Was that a little embarrassing? You’re not alone — when I tried this recently, I was pretty embarrassed too!

association's strategic goals

Last month I joined the board of a local non-profit, just in time to take part in the third and final board meeting to update our strategic plan. It was a productive and well-run meeting, expertly facilitated by non-profit consultant Lizann Peyton, and ten minutes before the scheduled end we had agreed on a list of five major goals, each with several subgoals.

Then Lizann asked us to avert our eyes from our notes and recall the goals we had just spent two hours formulating.

Oh my goodness! My mind went blank. We’d just been talking about our goals, but at that moment it became clear to me (and I suspect to most if not all board members) that we hadn’t internalized them.

That’s upsetting because, Dilbert jokes aside, organizational strategic plan goals need to be top of mind for board members and staff if there’s going to be a reasonable chance that they’ll actually be met. (Otherwise, what’s the point of having them?)

Lizann had clearly seen this movie before.
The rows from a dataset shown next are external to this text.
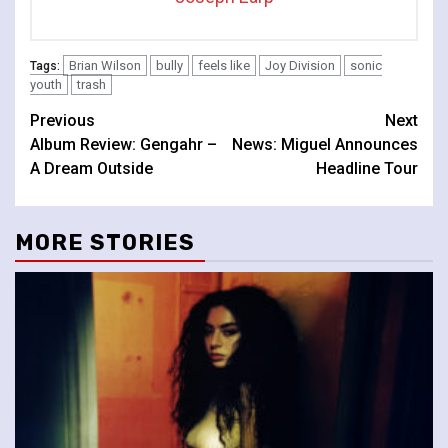
Brian Wilson
bully
feels like
Joy Division
sonic
Tags:
youth
trash
Continue
Previous
Next
Album Review: Gengahr –
News: Miguel Announces
Reading
A Dream Outside
Headline Tour
MORE STORIES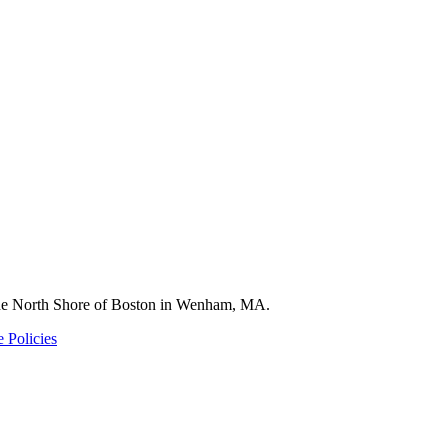
 the North Shore of Boston in Wenham, MA.
 Policies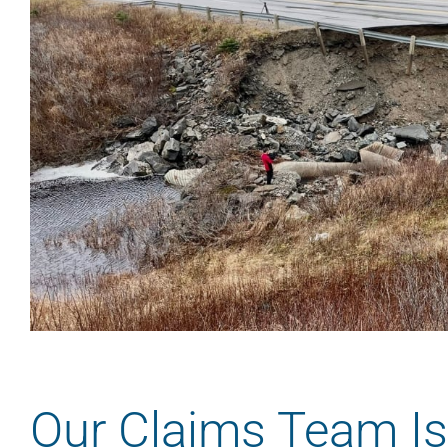
Our Claims Team Is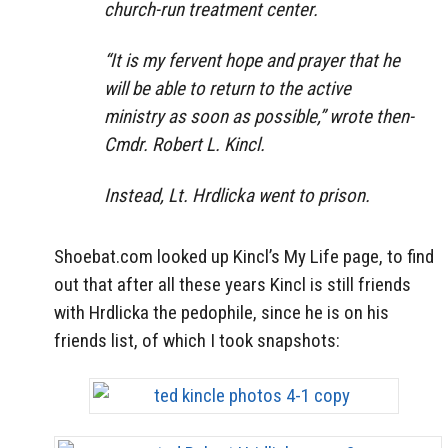
church-run treatment center.
“It is my fervent hope and prayer that he
will be able to return to the active
ministry as soon as possible,” wrote then-
Cmdr. Robert L. Kincl.
Instead, Lt. Hrdlicka went to prison.
Shoebat.com looked up Kincl’s My Life page, to find
out that after all these years Kincl is still friends
with Hrdlicka the pedophile, since he is on his
friends list, of which I took snapshots: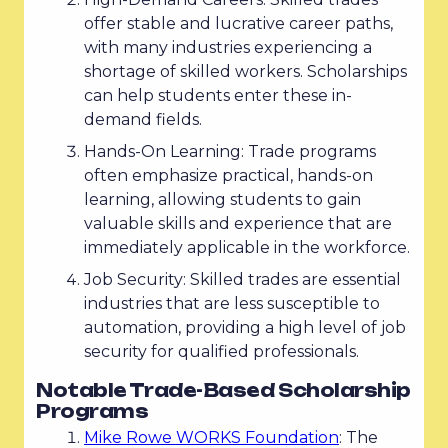
offer stable and lucrative career paths,
with many industries experiencing a
shortage of skilled workers. Scholarships
can help students enter these in-
demand fields.
Hands-On Learning: Trade programs
often emphasize practical, hands-on
learning, allowing students to gain
valuable skills and experience that are
immediately applicable in the workforce.
Job Security: Skilled trades are essential
industries that are less susceptible to
automation, providing a high level of job
security for qualified professionals.
Notable Trade-Based Scholarship
Programs
Mike Rowe WORKS Foundation
: The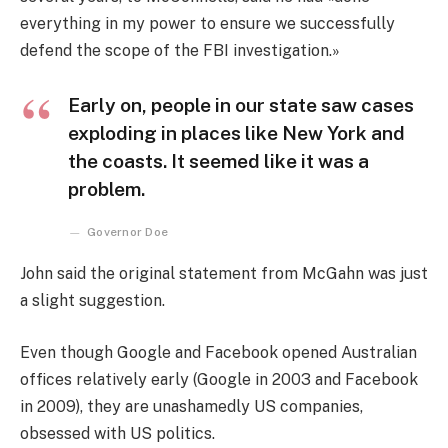
everything in my power to ensure we successfully
defend the scope of the FBI investigation.»
Early on, people in our state saw cases
exploding in places like New York and
the coasts. It seemed like it was a
problem.
Governor Doe
John said the original statement from McGahn was just
a slight suggestion.
Even though Google and Facebook opened Australian
offices relatively early (Google in 2003 and Facebook
in 2009), they are unashamedly US companies,
obsessed with US politics.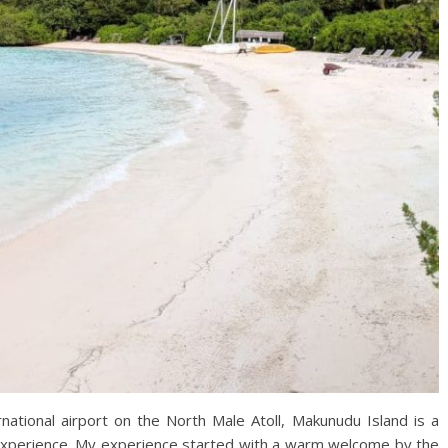
ational airport on the North Male Atoll, Makunudu Island is a
l experience. My experience started with a warm welcome by the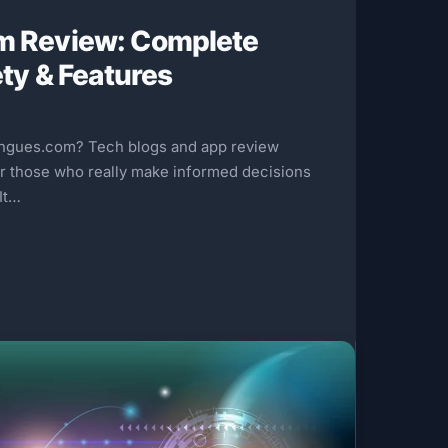
m Review: Complete
ety & Features
chgues.com? Tech blogs and app review
or those who really make informed decisions
 It…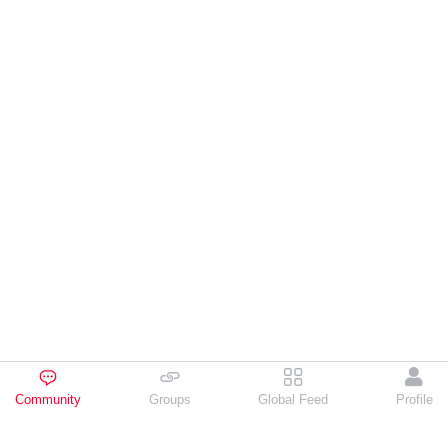
Community
Groups
Global Feed
Profile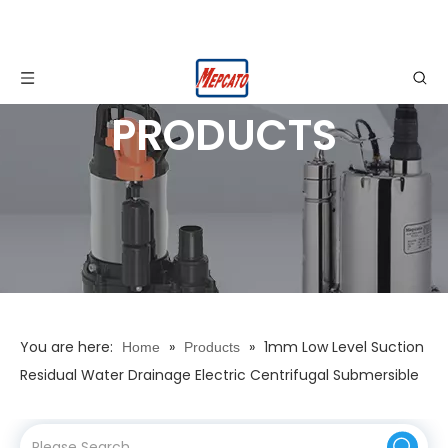
PRODUCTS
You are here:
»
»
1mm Low Level Suction
Home
Products
Residual Water Drainage Electric Centrifugal Submersible
Dewatering Pump for Garden Pools Basement Garage
Cellar Floor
She smoothly suggested three ways for us to become more familiar with our strategic goals at our board meetings.

Three suggestions on how to assist board members become one with your strategic goals

1) Add your list of strategic plan goals to each board meeting agenda. (Print them on the back if you’re still using paper agendas.)

2) At each board meeting, organize the agenda to reflect the structure of your strategic goals. Also, include a short discussion about some part of your strategic direction. For example, if one of your goals is to assess opportunities for the use of new space, include an agenda item at each meeting for a progress update from the new space committee.

3) Have the executive director’s reports to the board be organized around the strategic goals too.  After all, the director’s job is to help move the organization in the direction set by the board.

Lessons learned

My inability to recall conclusions that we’d just spent two hours creating clearly indicates the limitations of learning models that rely on one-time exposure to information (e.g. lecturing). Learning research tells us that “repeat to remember” is key to encoding learning in long-term memory. Although the monthly interval between our meetings is longer than optimum, following Lizann’s recommendations over time should help us internalize our strategic goals, reducing future potential embarrassment and, more importantly, improving our ability to achieve them.

Perhaps these recommendations will help your association’s staff and board members too!